Est-ce ainsi que les hommes vivent ?
Depuis Thatcher et Reagan, dans les années 80, l’ultralibéralisme est aux commandes de l’économie mondiale. Les grands groupes multinationaux, le plus souvent par l’entremise de la puissance américaine, imposent au monde entier les règles économiques qui leur permettent de gagner encore plus d’argent. L’état qui refuse d’appliquer ces règles (celles de l'Organisation Mondiale du Commerce) n’est qu’un mauvais joueur : on finit par le mettre à l’écart où il dépérit, privé des ressources mondiales. De telles règles favorisent la recherche du profit immédiat, par tous les moyens, à commencer par la spéculation. Et peu importent les conséquences. Par exemple, une règle induite par le système lie l’emploi à la croissance, ce qui amène la destruction de la nature. Autre exemple : la concurrence faussée entre pays à bas salaire et pays riches, qui rapporte beaucoup aux investisseurs tout en créant des bouleversements insupportables.
Rien que dans les pays développés, depuis 1975, juste avant l’avènement de l’ultralibéralisme, la fortune des riches n’a cessé d’augmenter : la part de la production qui revient au capital est passée de 20 à 30 °/°, soit 50 °/° d’augmentation et c’est probablement pire dans les pays pauvres. A ce jour, 1 °/° des hommes de la planète détiennent 50 °/° de la fortune mondiale.

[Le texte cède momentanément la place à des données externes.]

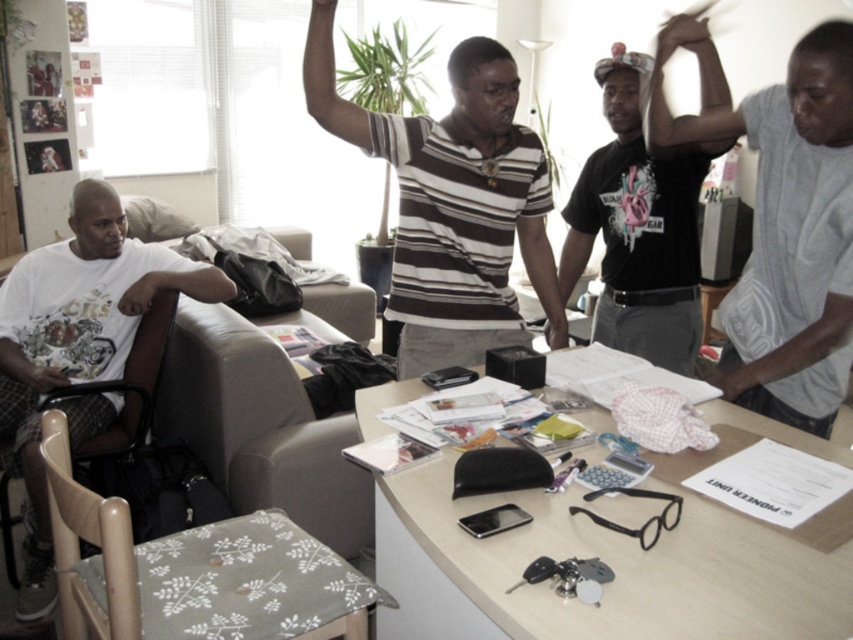
Is gray cotton shirt at right positioned behind matte black hand at upper right?

No.

Locate an element on the screen. The image size is (853, 640). gray cotton shirt at right is located at coordinates (791, 227).

Does point (410, 348) come behind point (776, 102)?

Yes, point (410, 348) is behind point (776, 102).

Does striped cotton shirt at center appear on the right side of gray cotton shirt at right?

In fact, striped cotton shirt at center is to the left of gray cotton shirt at right.

Is point (323, 16) positioned after point (822, 204)?

Yes.

At what (x,y) coordinates should I click in order to perform the action: click on striped cotton shirt at center. Please return your answer as a coordinate pair (x, y). The image size is (853, 640). Looking at the image, I should click on (451, 204).

Can you confirm if striped cotton shirt at center is positioned to the left of beige fabric armchair at center?

Incorrect, striped cotton shirt at center is not on the left side of beige fabric armchair at center.

This screenshot has width=853, height=640. What do you see at coordinates (451, 204) in the screenshot?
I see `striped cotton shirt at center` at bounding box center [451, 204].

This screenshot has width=853, height=640. Find the location of `striped cotton shirt at center`. striped cotton shirt at center is located at coordinates (451, 204).

Locate an element on the screen. The image size is (853, 640). striped cotton shirt at center is located at coordinates (451, 204).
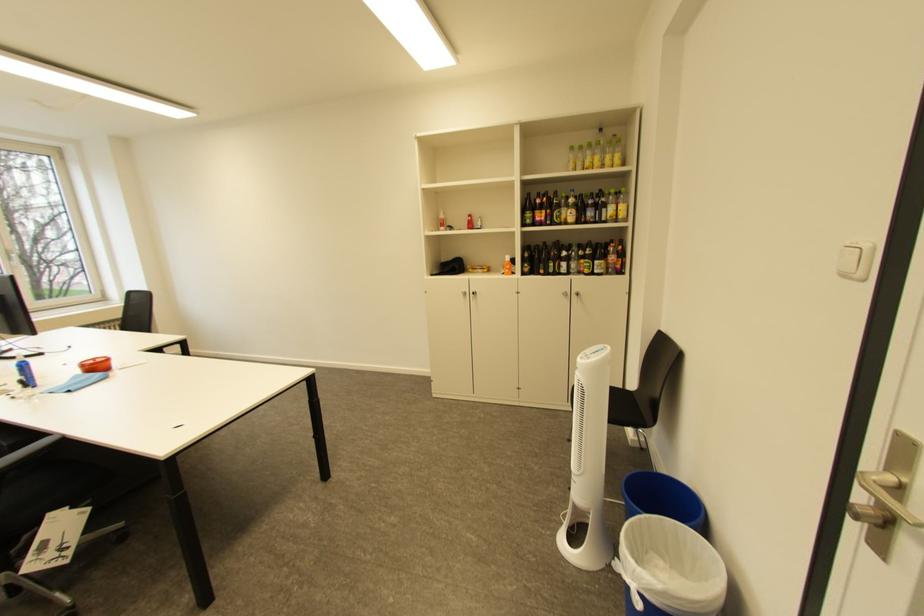
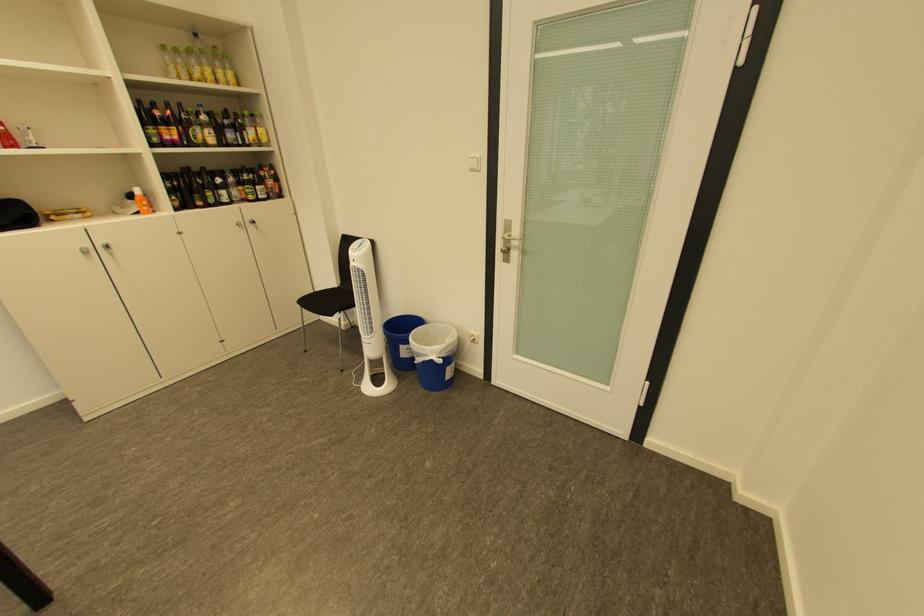
In the second image, find the point that corresponds to pixel 580 161 in the first image.

(180, 66)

Les peuples ne voient pas ce filet dans lequel ils se débattent. Mais ils voient bien qu’ils souffrent.
Alors ils perdent confiance dans tout ce qui guidait leur existence : pêle-mêle, la démocratie, la laïcité, les droits de l’homme, les hommes politiques, les journalistes, les intellectuels,… Comme ceux que la médecine ne parvient pas à tirer des griffes de la mort, ils se tournent vers les guérisseurs et les charlatans. Certains se mettent à rêver d’un âge d’or mythique qui aurait existé dans le passé, ils s’emploient à le recréer ; parfois, ils vont même jusqu’à exiger que l’humanité entière fasse comme eux : ainsi, plus personne ne pourrait leur imposer autre chose.
Les peuples partent dans tous les sens. Le chaos s’installe, accompagné souvent de souffrances atroces.
Il existe quand même quelques esprits lucides. Arte et La Cinq ont diffusé des documentaires édifiants, ne serait-ce que « Goldman Sachs, la banque qui dirige le monde » (Arte) : vidéo du documentaire . Il y a aussi l’encyclique du pape François, « LAUDATO SI, sur la sauvegarde de la maison commune », dont voici quelques extraits.
« Ce n’est pas une question de validité de théories économiques *que peut-être personne aujourd’hui n’ose défendre, mais de leur installation de fait dans le développement de l’économie. Ceux qui n’affirment pas cela en paroles le soutiennent dans les faits quand une juste dimension de la production, une meilleure répartition des richesses, une sauvegarde responsable de l’environnement et les droits des générations futures ne semblent pas les préoccuper. Par leurs comportements, ils indiquent que l’objectif de maximiser les bénéfices est suffisant. » *ultralibérales
« La crise financière de 2007-2008 était une occasion pour le développement d’une nouvelle économie plus attentive aux principes éthiques, et pour une nouvelle régulation de l’activité financière spéculative et de la richesse fictive. Mais il n’y a pas eu de réaction qui aurait conduit à repenser les critères obsolètes qui continuent à régir le monde. »
« Cesser d’investir dans les personnes pour obtenir plus de profit immédiat est une très mauvaise affaire pour la société. »
« Le XXIème siècle, alors qu’il maintient un système de gouvernement propre aux époques passées, est le théâtre d’un affaiblissement du pouvoir des États nationaux, surtout parce que la dimension économique et financière, de caractère transnational, tend à prédominer sur la politique. Dans ce contexte, la maturation d’institutions internationales devient indispensable, qui doivent être plus fortes et efficacement organisées, avec des autorités désignées équitablement par accord entre les gouvernements nationaux, et dotées de pouvoir pour sanctionner. »
Comme l’a affirmé Benoît XVI dans la ligne déjà développée par la doctrine sociale de l’Église : « Pour le gouvernement de l’économie mondiale, pour assainir les économies frappées par la crise, pour prévenir son aggravation et de plus grands déséquilibres, pour procéder à un souhaitable désarmement intégral, pour arriver à la sécurité alimentaire et à la paix, pour assurer la protection de l’environnement et pour réguler les flux migratoires, il est urgent que soit mise en place une véritable Autorité politique mondiale telle qu’elle a déjà été esquissée par mon Prédécesseur, [saint] Jean XXIII »…*
* Il me paraît évident que je peux citer les papes sans adhérer à la religion catholique romaine.